─── Dataset

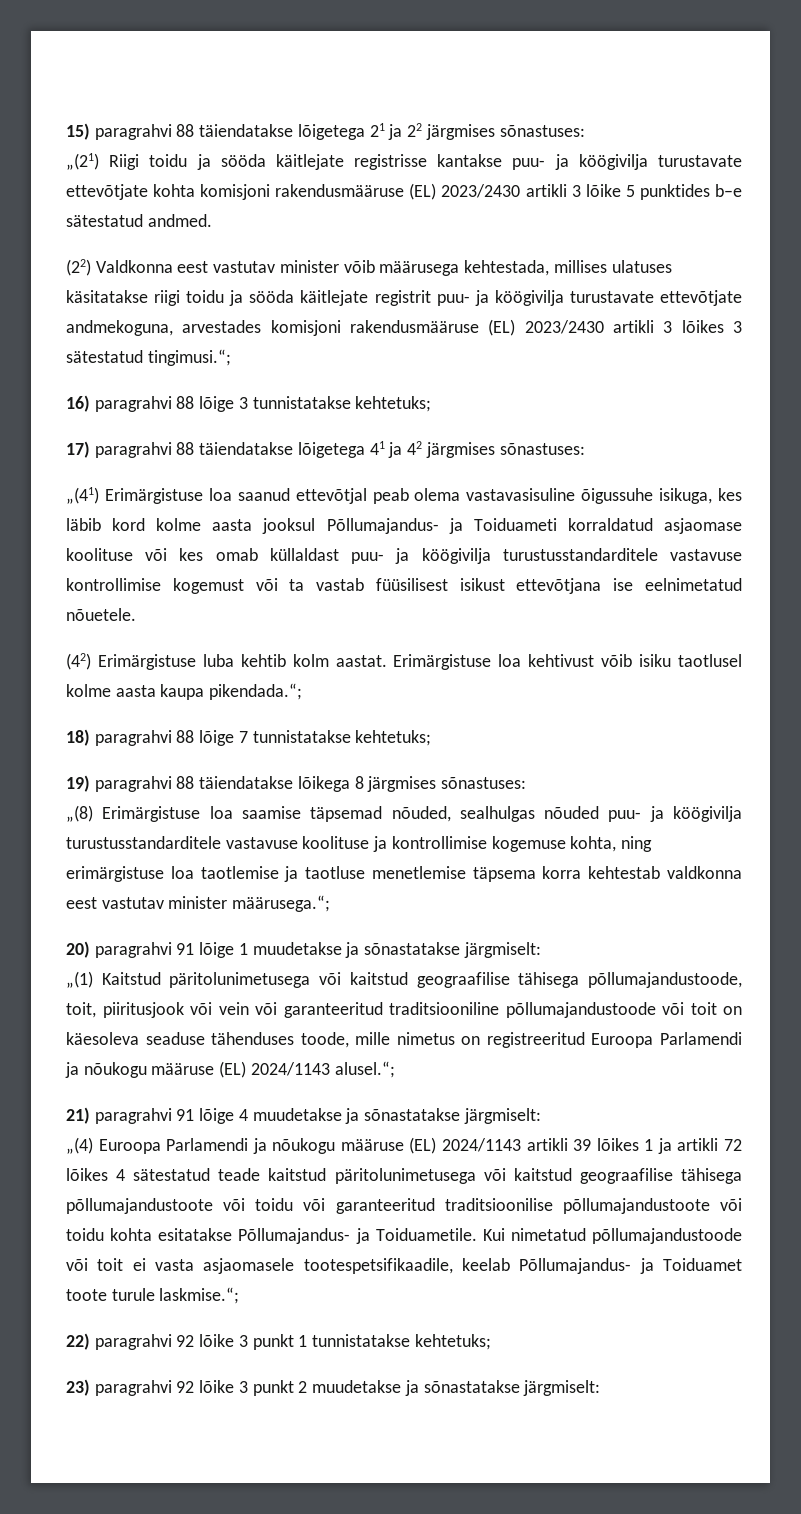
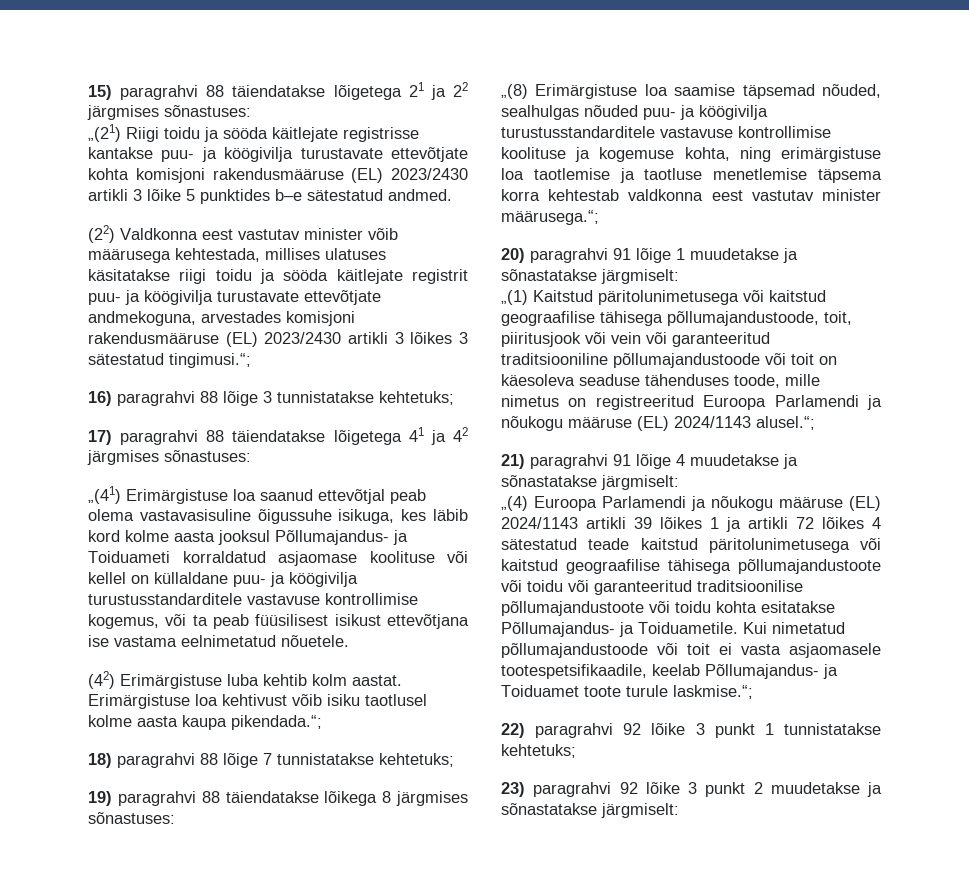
[179,548,742,564] [66,578,244,594] kes omab küllaldast puu- ja köögivilja turustusstandarditele vastavuse kontrollimise kogemust -> [88,572,358,587] [88,593,418,605] [88,614,159,629] kellel on küllaldane puu- ja köögivilja turustusstandarditele vastavuse kontrollimise kogemus,
[316,578,365,591] vastab -> [213,614,249,629] peab
(634, 584) none -> [114,636,177,647] vastama
(298, 843) none -> [738,126,831,138] kontrollimise
[391,836,487,849] kontrollimise -> (591, 154) none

──────

● **What the task asks**
Only the lines from the beginning of the records up to and including the line with "(634, 584) none -> [114,636,177,647] vastama" should appear, exactly as they are, and no pictures.

● **Response to this exercise**
[179,548,742,564] [66,578,244,594] kes omab küllaldast puu- ja köögivilja turustusstandarditele vastavuse kontrollimise kogemust -> [88,572,358,587] [88,593,418,605] [88,614,159,629] kellel on küllaldane puu- ja köögivilja turustusstandarditele vastavuse kontrollimise kogemus,
[316,578,365,591] vastab -> [213,614,249,629] peab
(634, 584) none -> [114,636,177,647] vastama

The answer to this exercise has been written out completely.